24/2/11

18/2/11

Timón

Conocí a Timón en un ático de las afueras de México City. Era su graduación de ingeniero. Recuerdo que Ale y yo compramos unos Faros sin filtro antes de subir. Nos sentaron en la mesa de los amigos. Allí estaban J. y PezGlobo, que recuerde. Era mediodía. El DF se extendía como una costra gris sobre la tierra. El edificio era alto, un viejo almacén de varias plantas con montacargas coronado por una sala de fiestas de tonos pastel. Aun extraño lo kitsch de los tonos pastel de lo que es bonito en América. Había comida y bebida. Y la fiesta se prolongó varias horas.

En la terraza de la sala se podía practicar golf a, ¿cuántos?, 80 metros. Tenía dos alturas. Yo estaba abajo, muerta de risa, amenazando a todos con mi palo cuando, caído del cielo, un hombre apareció tumbado delante de mí. It’s raining man, sí. Tras un masaje cardiaco, el hombre volvió en sí. Nunca olvidaré el sonido de su cuerpo contra el césped artificial, ese plaf de hueso roto. Tampoco pude entender qué swing le llevó allí.

Aquella tarde se declaró un incendio en el edificio. Todos los invitados bajamos histéricos las escaleras, a codazos, con la mano en la boca, “los abuelos y niños primero”, gritaba uno. Y yo pensé que Timón había tenido la graduación más surrealista del mundo. De aquello hace ocho años. Tiempo antes de que a mí no me importara morir en México.

Este verano, cuando estuvieron en casa, le vi emocionarse con una de mis canciones (me permito a veces llamarlas así). Se levantó y se fue al baño. Luego nos despedimos en la calle Acuerdo y dijo cosas bonitas. Antes era el amigo golfo de Ale, el canalla. Ahora viene a Madrid y nos cuenta que se casa y que el mirador del DF y que una petición en un cable como los de la Segunda Guerra Mundial.

No sé, hay gente que pasa veloz por tu vida cuando pensaste que nunca más las verías. Y gente que saludó un día y se quedó contigo.

Ahora, cuando salga del trabajo iré a buscar los bombones de tequila que Timón ayer se olvidó y me ha dejado en un hotel de la Gran Vía.

5/2/11

matanza











El abuelo cuenta historias de lobos sentado al sol. Los calcetines de lana arrugados en los tobillos. Un surco de su cara por el hermano muerto, otro por aquel invierno de la montaña. “Ni blanco ni colorao, lo malo es que vivan de esto”. Un esqueleto de madera se retuerce sobre nosotros y prepara sus yemas al sol de invierno. En verano será vencido por el peso de los racimos.
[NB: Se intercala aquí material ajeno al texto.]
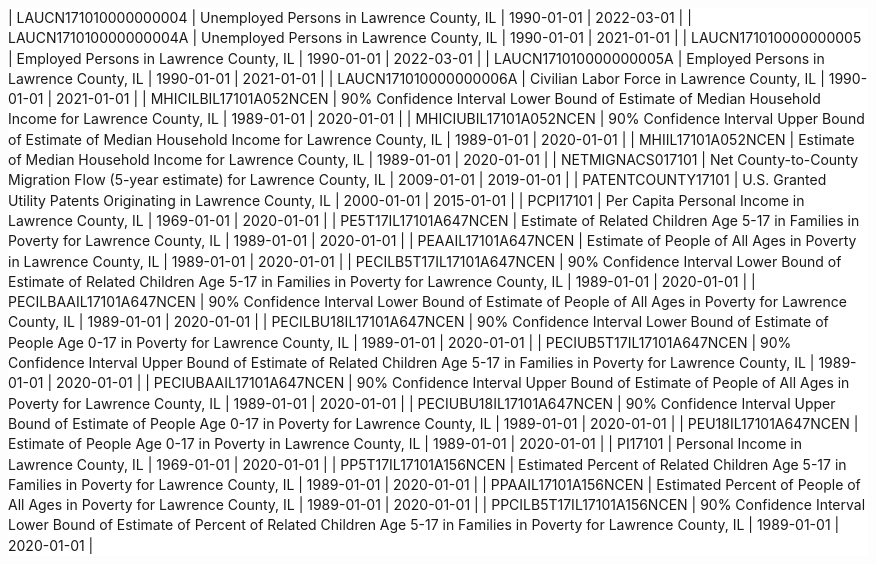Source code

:| LAUCN171010000000004      | Unemployed Persons in Lawrence County, IL                                                                                                                                    | 1990-01-01          | 2022-03-01        |
| LAUCN171010000000004A     | Unemployed Persons in Lawrence County, IL                                                                                                                                    | 1990-01-01          | 2021-01-01        |
| LAUCN171010000000005      | Employed Persons in Lawrence County, IL                                                                                                                                      | 1990-01-01          | 2022-03-01        |
| LAUCN171010000000005A     | Employed Persons in Lawrence County, IL                                                                                                                                      | 1990-01-01          | 2021-01-01        |
| LAUCN171010000000006A     | Civilian Labor Force in Lawrence County, IL                                                                                                                                  | 1990-01-01          | 2021-01-01        |
| MHICILBIL17101A052NCEN    | 90% Confidence Interval Lower Bound of Estimate of Median Household Income for Lawrence County, IL                                                                           | 1989-01-01          | 2020-01-01        |
| MHICIUBIL17101A052NCEN    | 90% Confidence Interval Upper Bound of Estimate of Median Household Income for Lawrence County, IL                                                                           | 1989-01-01          | 2020-01-01        |
| MHIIL17101A052NCEN        | Estimate of Median Household Income for Lawrence County, IL                                                                                                                  | 1989-01-01          | 2020-01-01        |
| NETMIGNACS017101          | Net County-to-County Migration Flow (5-year estimate) for Lawrence County, IL                                                                                                | 2009-01-01          | 2019-01-01        |
| PATENTCOUNTY17101         | U.S. Granted Utility Patents Originating in Lawrence County, IL                                                                                                              | 2000-01-01          | 2015-01-01        |
| PCPI17101                 | Per Capita Personal Income in Lawrence County, IL                                                                                                                            | 1969-01-01          | 2020-01-01        |
| PE5T17IL17101A647NCEN     | Estimate of Related Children Age 5-17 in Families in Poverty for Lawrence County, IL                                                                                         | 1989-01-01          | 2020-01-01        |
| PEAAIL17101A647NCEN       | Estimate of People of All Ages in Poverty in Lawrence County, IL                                                                                                             | 1989-01-01          | 2020-01-01        |
| PECILB5T17IL17101A647NCEN | 90% Confidence Interval Lower Bound of Estimate of Related Children Age 5-17 in Families in Poverty for Lawrence County, IL                                                  | 1989-01-01          | 2020-01-01        |
| PECILBAAIL17101A647NCEN   | 90% Confidence Interval Lower Bound of Estimate of People of All Ages in Poverty for Lawrence County, IL                                                                     | 1989-01-01          | 2020-01-01        |
| PECILBU18IL17101A647NCEN  | 90% Confidence Interval Lower Bound of Estimate of People Age 0-17 in Poverty for Lawrence County, IL                                                                        | 1989-01-01          | 2020-01-01        |
| PECIUB5T17IL17101A647NCEN | 90% Confidence Interval Upper Bound of Estimate of Related Children Age 5-17 in Families in Poverty for Lawrence County, IL                                                  | 1989-01-01          | 2020-01-01        |
| PECIUBAAIL17101A647NCEN   | 90% Confidence Interval Upper Bound of Estimate of People of All Ages in Poverty for Lawrence County, IL                                                                     | 1989-01-01          | 2020-01-01        |
| PECIUBU18IL17101A647NCEN  | 90% Confidence Interval Upper Bound of Estimate of People Age 0-17 in Poverty for Lawrence County, IL                                                                        | 1989-01-01          | 2020-01-01        |
| PEU18IL17101A647NCEN      | Estimate of People Age 0-17 in Poverty in Lawrence County, IL                                                                                                                | 1989-01-01          | 2020-01-01        |
| PI17101                   | Personal Income in Lawrence County, IL                                                                                                                                       | 1969-01-01          | 2020-01-01        |
| PP5T17IL17101A156NCEN     | Estimated Percent of Related Children Age 5-17 in Families in Poverty for Lawrence County, IL                                                                                | 1989-01-01          | 2020-01-01        |
| PPAAIL17101A156NCEN       | Estimated Percent of People of All Ages in Poverty for Lawrence County, IL                                                                                                   | 1989-01-01          | 2020-01-01        |
| PPCILB5T17IL17101A156NCEN | 90% Confidence Interval Lower Bound of Estimate of Percent of Related Children Age 5-17 in Families in Poverty for Lawrence County, IL                                       | 1989-01-01          | 2020-01-01        |
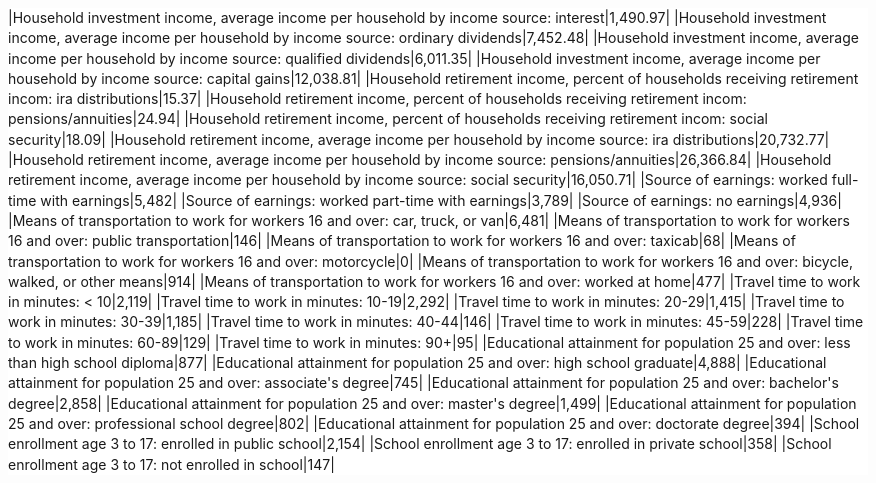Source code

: |Household investment income, average income per household by income source: interest|1,490.97|
|Household investment income, average income per household by income source: ordinary dividends|7,452.48|
|Household investment income, average income per household by income source: qualified dividends|6,011.35|
|Household investment income, average income per household by income source: capital gains|12,038.81|
|Household retirement income, percent of households receiving retirement incom: ira distributions|15.37|
|Household retirement income, percent of households receiving retirement incom: pensions/annuities|24.94|
|Household retirement income, percent of households receiving retirement incom: social security|18.09|
|Household retirement income, average income per household by income source: ira distributions|20,732.77|
|Household retirement income, average income per household by income source: pensions/annuities|26,366.84|
|Household retirement income, average income per household by income source: social security|16,050.71|
|Source of earnings: worked full-time with earnings|5,482|
|Source of earnings: worked part-time with earnings|3,789|
|Source of earnings: no earnings|4,936|
|Means of transportation to work for workers 16 and over: car, truck, or van|6,481|
|Means of transportation to work for workers 16 and over: public transportation|146|
|Means of transportation to work for workers 16 and over: taxicab|68|
|Means of transportation to work for workers 16 and over: motorcycle|0|
|Means of transportation to work for workers 16 and over: bicycle, walked, or other means|914|
|Means of transportation to work for workers 16 and over: worked at home|477|
|Travel time to work in minutes: < 10|2,119|
|Travel time to work in minutes: 10-19|2,292|
|Travel time to work in minutes: 20-29|1,415|
|Travel time to work in minutes: 30-39|1,185|
|Travel time to work in minutes: 40-44|146|
|Travel time to work in minutes: 45-59|228|
|Travel time to work in minutes: 60-89|129|
|Travel time to work in minutes: 90+|95|
|Educational attainment for population 25 and over: less than high school diploma|877|
|Educational attainment for population 25 and over: high school graduate|4,888|
|Educational attainment for population 25 and over: associate's degree|745|
|Educational attainment for population 25 and over: bachelor's degree|2,858|
|Educational attainment for population 25 and over: master's degree|1,499|
|Educational attainment for population 25 and over: professional school degree|802|
|Educational attainment for population 25 and over: doctorate degree|394|
|School enrollment age 3 to 17: enrolled in public school|2,154|
|School enrollment age 3 to 17: enrolled in private school|358|
|School enrollment age 3 to 17: not enrolled in school|147|
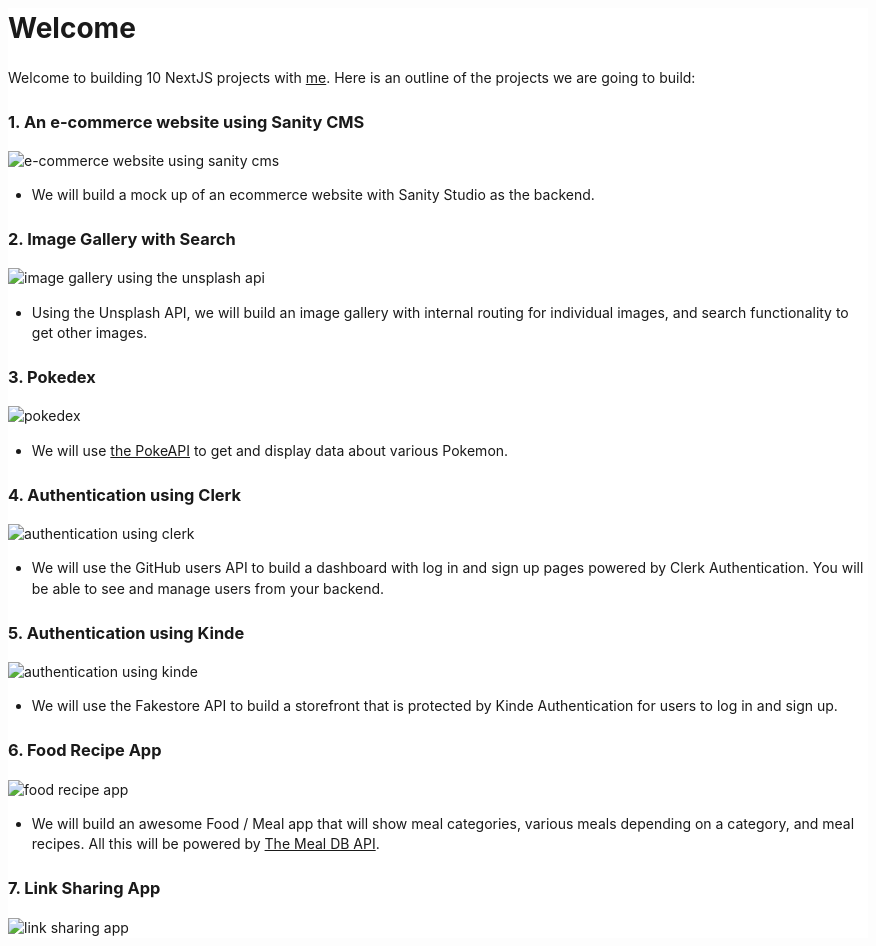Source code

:# Welcome

Welcome to building 10 NextJS projects with [me](https://youtube.com/tsbsankara). Here is an outline of the projects we are going to build:

### 1. An e-commerce website using Sanity CMS

![e-commerce website using sanity cms](./demo-images/ecommerce-using-sanity.png)

- We will build a mock up of an ecommerce website with Sanity Studio as the backend.

### 2. Image Gallery with Search

![image gallery using the unsplash api](./demo-images/unsplash-api.png)

- Using the Unsplash API, we will build an image gallery with internal routing for individual images, and search functionality to get other images.

### 3. Pokedex

![pokedex](./demo-images/pokedex.png)

- We will use [the PokeAPI](https://pokeapi.co) to get and display data about various Pokemon.

### 4. Authentication using Clerk

![authentication using clerk](./demo-images/clerk-auth.png)

- We will use the GitHub users API to build a dashboard with log in and sign up pages powered by Clerk Authentication. You will be able to see and manage users from your backend.

### 5. Authentication using Kinde

![authentication using kinde](./demo-images/kinde-auth.png)

- We will use the Fakestore API to build a storefront that is protected by Kinde Authentication for users to log in and sign up.

### 6. Food Recipe App

![food recipe app](./demo-images/food-app.png)

- We will build an awesome Food / Meal app that will show meal categories, various meals depending on a category, and meal recipes. All this will be powered by [The Meal DB API](https://themealdb.com).

### 7. Link Sharing App

![link sharing app](./demo-images/links-app.png)
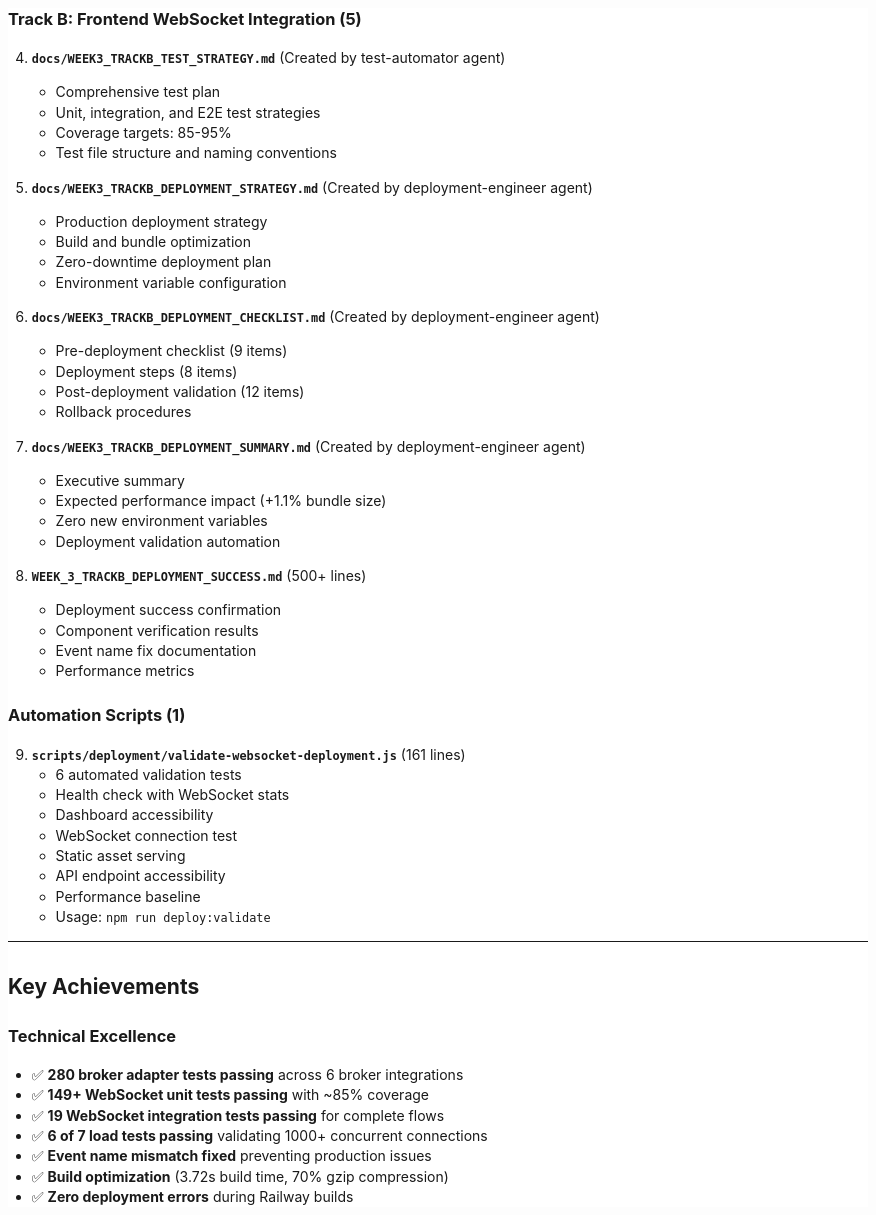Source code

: ### Track B: Frontend WebSocket Integration (5)

4. **`docs/WEEK3_TRACKB_TEST_STRATEGY.md`** (Created by test-automator agent)
   - Comprehensive test plan
   - Unit, integration, and E2E test strategies
   - Coverage targets: 85-95%
   - Test file structure and naming conventions

5. **`docs/WEEK3_TRACKB_DEPLOYMENT_STRATEGY.md`** (Created by deployment-engineer agent)
   - Production deployment strategy
   - Build and bundle optimization
   - Zero-downtime deployment plan
   - Environment variable configuration

6. **`docs/WEEK3_TRACKB_DEPLOYMENT_CHECKLIST.md`** (Created by deployment-engineer agent)
   - Pre-deployment checklist (9 items)
   - Deployment steps (8 items)
   - Post-deployment validation (12 items)
   - Rollback procedures

7. **`docs/WEEK3_TRACKB_DEPLOYMENT_SUMMARY.md`** (Created by deployment-engineer agent)
   - Executive summary
   - Expected performance impact (+1.1% bundle size)
   - Zero new environment variables
   - Deployment validation automation

8. **`WEEK_3_TRACKB_DEPLOYMENT_SUCCESS.md`** (500+ lines)
   - Deployment success confirmation
   - Component verification results
   - Event name fix documentation
   - Performance metrics

### Automation Scripts (1)

9. **`scripts/deployment/validate-websocket-deployment.js`** (161 lines)
   - 6 automated validation tests
   - Health check with WebSocket stats
   - Dashboard accessibility
   - WebSocket connection test
   - Static asset serving
   - API endpoint accessibility
   - Performance baseline
   - Usage: `npm run deploy:validate`

---

## Key Achievements

### Technical Excellence

- ✅ **280 broker adapter tests passing** across 6 broker integrations
- ✅ **149+ WebSocket unit tests passing** with ~85% coverage
- ✅ **19 WebSocket integration tests passing** for complete flows
- ✅ **6 of 7 load tests passing** validating 1000+ concurrent connections
- ✅ **Event name mismatch fixed** preventing production issues
- ✅ **Build optimization** (3.72s build time, 70% gzip compression)
- ✅ **Zero deployment errors** during Railway builds
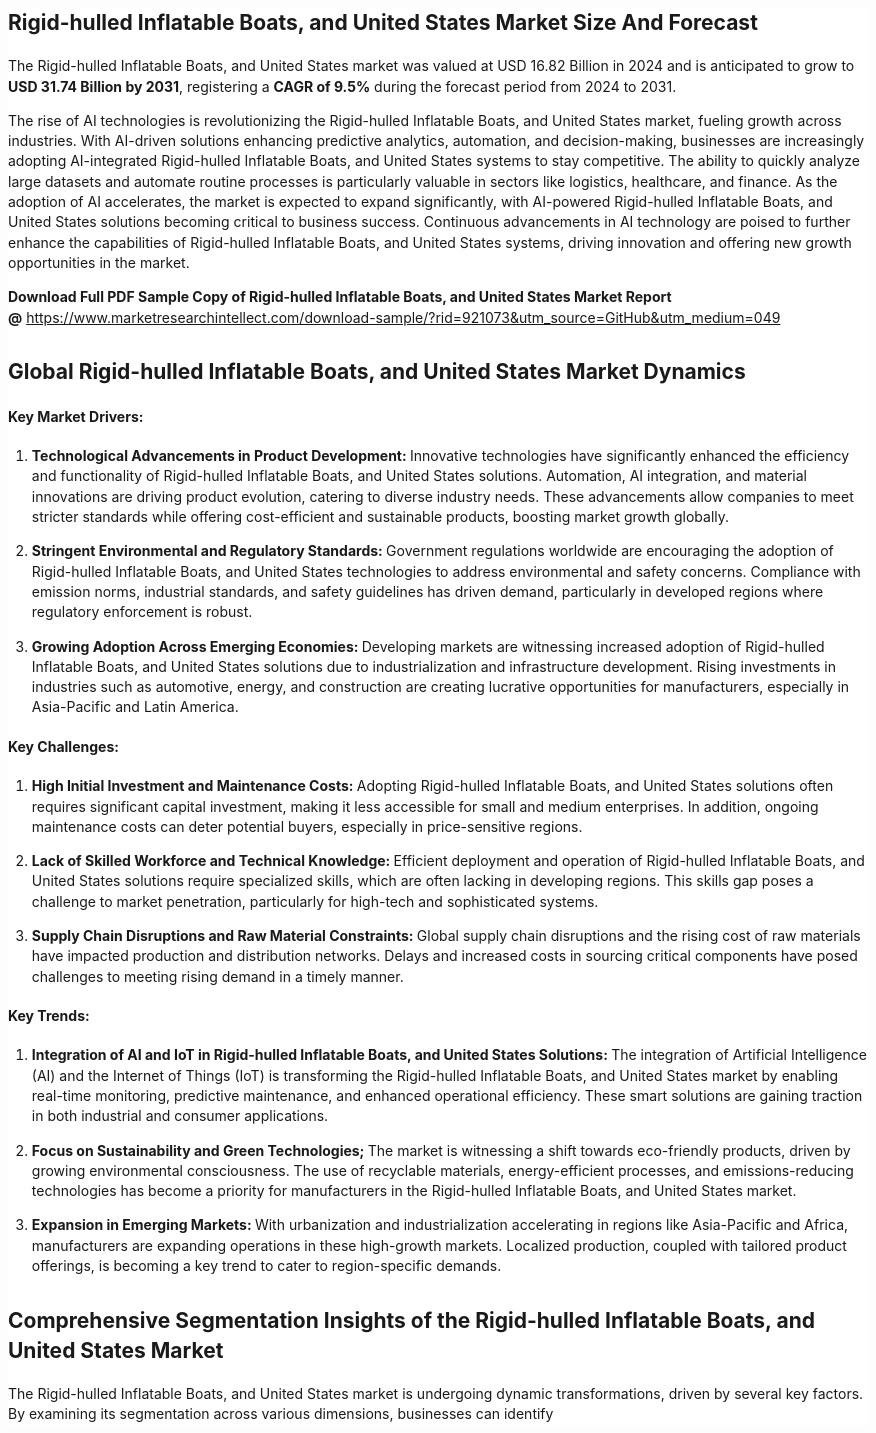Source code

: <h2>Rigid-hulled Inflatable Boats, and United States Market Size And Forecast</h2><p>The Rigid-hulled Inflatable Boats, and United States market was valued at USD 16.82 Billion in 2024 and is anticipated to grow to <strong>USD 31.74 Billion by 2031</strong>, registering a <strong>CAGR of 9.5%</strong> during the forecast period from 2024 to 2031.</p><p>The rise of AI technologies is revolutionizing the Rigid-hulled Inflatable Boats, and United States market, fueling growth across industries. With AI-driven solutions enhancing predictive analytics, automation, and decision-making, businesses are increasingly adopting AI-integrated Rigid-hulled Inflatable Boats, and United States systems to stay competitive. The ability to quickly analyze large datasets and automate routine processes is particularly valuable in sectors like logistics, healthcare, and finance. As the adoption of AI accelerates, the market is expected to expand significantly, with AI-powered Rigid-hulled Inflatable Boats, and United States solutions becoming critical to business success. Continuous advancements in AI technology are poised to further enhance the capabilities of Rigid-hulled Inflatable Boats, and United States systems, driving innovation and offering new growth opportunities in the market.</p><p><strong>Download Full PDF Sample Copy of Rigid-hulled Inflatable Boats, and United States Market Report @</strong>&nbsp;<a href="https://www.marketresearchintellect.com/download-sample/?rid=921073&amp;utm_source=GitHub&amp;utm_medium=049">https://www.marketresearchintellect.com/download-sample/?rid=921073&amp;utm_source=GitHub&amp;utm_medium=049</a></p><h2>Global Rigid-hulled Inflatable Boats, and United States Market Dynamics</h2><h4><strong>Key Market Drivers:</strong></h4><ol><li><p><strong>Technological Advancements in Product Development:&nbsp;</strong>Innovative technologies have significantly enhanced the efficiency and functionality of Rigid-hulled Inflatable Boats, and United States solutions. Automation, AI integration, and material innovations are driving product evolution, catering to diverse industry needs. These advancements allow companies to meet stricter standards while offering cost-efficient and sustainable products, boosting market growth globally.</p></li><li><p><strong>Stringent Environmental and Regulatory Standards:&nbsp;</strong>Government regulations worldwide are encouraging the adoption of Rigid-hulled Inflatable Boats, and United States technologies to address environmental and safety concerns. Compliance with emission norms, industrial standards, and safety guidelines has driven demand, particularly in developed regions where regulatory enforcement is robust.</p></li><li><p><strong>Growing Adoption Across Emerging Economies:&nbsp;</strong>Developing markets are witnessing increased adoption of Rigid-hulled Inflatable Boats, and United States solutions due to industrialization and infrastructure development. Rising investments in industries such as automotive, energy, and construction are creating lucrative opportunities for manufacturers, especially in Asia-Pacific and Latin America.</p></li></ol><h4><strong>Key Challenges:</strong></h4><ol><li><p><strong>High Initial Investment and Maintenance Costs:&nbsp;</strong>Adopting Rigid-hulled Inflatable Boats, and United States solutions often requires significant capital investment, making it less accessible for small and medium enterprises. In addition, ongoing maintenance costs can deter potential buyers, especially in price-sensitive regions.</p></li><li><p><strong>Lack of Skilled Workforce and Technical Knowledge:&nbsp;</strong>Efficient deployment and operation of Rigid-hulled Inflatable Boats, and United States solutions require specialized skills, which are often lacking in developing regions. This skills gap poses a challenge to market penetration, particularly for high-tech and sophisticated systems.</p></li><li><p><strong>Supply Chain Disruptions and Raw Material Constraints:&nbsp;</strong>Global supply chain disruptions and the rising cost of raw materials have impacted production and distribution networks. Delays and increased costs in sourcing critical components have posed challenges to meeting rising demand in a timely manner.</p></li></ol><h4><strong>Key Trends:</strong></h4><ol><li><p><strong>Integration of AI and IoT in Rigid-hulled Inflatable Boats, and United States Solutions:&nbsp;</strong>The integration of Artificial Intelligence (AI) and the Internet of Things (IoT) is transforming the Rigid-hulled Inflatable Boats, and United States market by enabling real-time monitoring, predictive maintenance, and enhanced operational efficiency. These smart solutions are gaining traction in both industrial and consumer applications.</p></li><li><p><strong>Focus on Sustainability and Green Technologies;&nbsp;</strong>The market is witnessing a shift towards eco-friendly products, driven by growing environmental consciousness. The use of recyclable materials, energy-efficient processes, and emissions-reducing technologies has become a priority for manufacturers in the Rigid-hulled Inflatable Boats, and United States market.</p></li><li><p><strong>Expansion in Emerging Markets:&nbsp;</strong>With urbanization and industrialization accelerating in regions like Asia-Pacific and Africa, manufacturers are expanding operations in these high-growth markets. Localized production, coupled with tailored product offerings, is becoming a key trend to cater to region-specific demands.</p></li></ol><div class="article-main__content" data-test-id="publishing-text-block"><h2>Comprehensive Segmentation Insights of the Rigid-hulled Inflatable Boats, and United States Market</h2><p>The Rigid-hulled Inflatable Boats, and United States market is undergoing dynamic transformations, driven by several key factors. By examining its segmentation across various dimensions, businesses can identify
Detrás de mí, las mujeres hablan mientras embuten la carne del animal. Muerto anoche de un tiro. Apenas se conocen pero existe una camaradería ruidosa entre ellas. La mayor de todas pide un bisnieto al aire, llegar al siguiente cumpleaños. Lo dice mientras anuda con certeza el cordón blanco, sus manos son las que ven. Todas juntan la piel, comparan las manchas de los años. Van poniendo nombre a los extraños: Rafael, Nieves, Carmen. Pellizcan las piezas y ríen, obscenas.



Toda la casa huele al ajo picado y a las especias. Hay restos de orégano y pimentón en nuestros zapatos. Pero no sé distinguir el olor de la sangre a borbotones. "Los chicos a comer somarros a la Cabezuela -sigue el abuelo-, que no incordien. De espaldas al sol, chiquilla -se interrumpe-, que te vas a constipar".



Alrededor, la montaña aun está herida de frío. Imagino crujir la tierra, desperezándose en el deshielo, ajena a la gesta de esta nueva familia.